7:Kendilerine muhâlefette bulunanlar hakkında buyurdular ki

İşlerini başarmak için Şeytana başvurdular; onunla iş başardılar. Şeytan da ortak edindi kendisine onları; Şeytanla şerîk oldular. Gönüllerine kurulup oturdu Şeytan; yumurtasını koydu, civciv çıkardı; kucaklarında yetiştirdi, besledi, büyüttü yavrularını; onların gözleriyle baktı, gördü; dilleriyle söyledi, dedi. Onları sürçtürdü, kaydırdı; kötülüklerini bezedi, güzel gösterdi onlara, onları kötülüklere sevk etti, uydurdu. Şeytanın hükmü altına girenin, onunla şerîk olanın işidir bu; batıl sözü onun diliyle söyler Şeytan.
* * *
6:Talha ve Zübeyr'le savaşmasını söyleyenlere buyurmuşlardır ki:
Andolsun Allah'a ki sırtlana benzemem ben, onun gibi uykuya dalmam ben.

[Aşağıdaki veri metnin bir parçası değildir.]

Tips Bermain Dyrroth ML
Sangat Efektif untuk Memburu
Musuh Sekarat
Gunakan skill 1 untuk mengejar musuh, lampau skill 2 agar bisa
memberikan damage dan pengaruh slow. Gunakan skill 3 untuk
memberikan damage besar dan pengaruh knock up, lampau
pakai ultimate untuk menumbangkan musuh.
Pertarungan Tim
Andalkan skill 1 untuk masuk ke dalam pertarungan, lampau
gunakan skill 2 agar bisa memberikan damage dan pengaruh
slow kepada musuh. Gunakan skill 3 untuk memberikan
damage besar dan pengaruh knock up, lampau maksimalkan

Sırtlan, taş vuruldukça uyuklar; bu vuruş uzadıkça uykuya dalar, sonunda da onu avlamak isteyen ona ulaşır; gözetleyen onu aldatır.[35]

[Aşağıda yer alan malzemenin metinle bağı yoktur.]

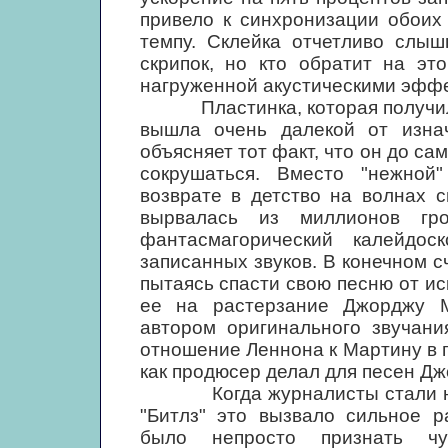
привело к синхронизации обоих 
темпу. Склейка отчетливо слыш
скрипок, но кто обратит на эт
нагруженной акустическими эфф
Пластинка, которая получилась
вышла очень далекой от изна
объясняет тот факт, что он до са
сокрушаться. Вместо "нежной
возврате в детство на волнах с
вырвалась из миллионов гро
фантасмагорический калейдо
записанных звуков. В конечном с
пытаясь спасти свою песню от ис
ее на растерзание Джорджу М
автором оригинального звучани
отношение Леннона к Мартину в 
как продюсер делал для песен Дж
Когда журналисты стали назы
"Битлз" это вызвало сильное р
было непросто признать чу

Ben hakka yüz tutanlara yardım için ondan yüz çevirenlere, benim sözlerimi duydukları halde itâat etmeyip isyan edenlere, öleceğim güne dek yürür de yürürüm; vurur da vururum.
Andolsun Allah'a ki Allah, Peygamberini, sallallahu aleyhi ve âlihî, katına aldığı zamandan bugüne, halkın bana biat ettikleri âna kadar, benim için hazırlanmış olan, bana ait bulunan hakkımdan zâten mahrum olmuştum; onu elde etmekten men edilmiştim.
* * *
205:Talha ve Zübeyr, biatten sonra kendileriyle meşverette bulunmadığını, yardımlarını dilemediğini söyledikleri zaman buyurmuşlardır ki:
Azı hoş görmediniz, çoğu elde etmediniz. Söyleyin bana, hangi şey hakkınızdı onu size vermedim, yahut hangi şeyi size vermedim de kendime alıkoydum? Yahut hangi hak için Müslümanlardan biri bana baş vurdu da onu yerine getirmekten âciz kaldım; bilmedim; yahut da yanlış bir hüküm verdim?
Andolsun Allah'a ki halifeliğe rağbetim yoktu; buyruk yürütmeye ihtiyâcım yoktu; siz beni bu işe çağırdınız; siz onu bana yüklediniz. Bu iş bana verilince de Allah'ın Kitâbına uydum, bize ne emretmişse onu hükmettim; ona tâbi' oldum; Peygamberin bize sünnet olarak bıraktığına iktidâ ettim. Bu hususta ne sizin reyinize kapıldım, ne baş-kalarının dileklerine. Bir hükümde bilgisizliğe düşmedim; böyle bir şey olsaydı sizden de yüz çevirmezdim, başkala-rından da.
Herkese eşit verişime, kimseyi kimseden üstün saymayışıma gelince; Bu, kendi reyimle, kendi hükmümle yaptığım bir iş, kendi dileğime uyup verdiğim bir hüküm değil ki. Ben de, siz de, Allah'ın salâtı ona ve soyuna olsun, Rasûlullah'ın verdiği hükme uyuyoruz; Rasûlullah'ın verdiği bir hükümdür, şerîatın hükmüdür ki artık tamamlanmıştır; değişmesi mümkün değil. Allah'ın verdiği hükümde de size ihtiyacım olamaz. Bu hususta vAllahi ne benim, ne de sizin bir takdiriniz olabilir; Allah'ın emrine karşı sizin hatırınızı ele almaya kalkışamam; buna ne benim gücüm yeter, ne de siz razı olursunuz. Allah bizim de gönüllerimizi gerçeğe razı etsin, sizin de gönüllerinizi; bize de sabır ilhâm etsin, siz de.
(Sonra buyurdular ki):
Allah rahmet etsin o kişiye hakkı görür, ona yardım eder; cevri görür, onu reddeder; cevredene, zulmedene karşı da hakka yardımcı olur.[36]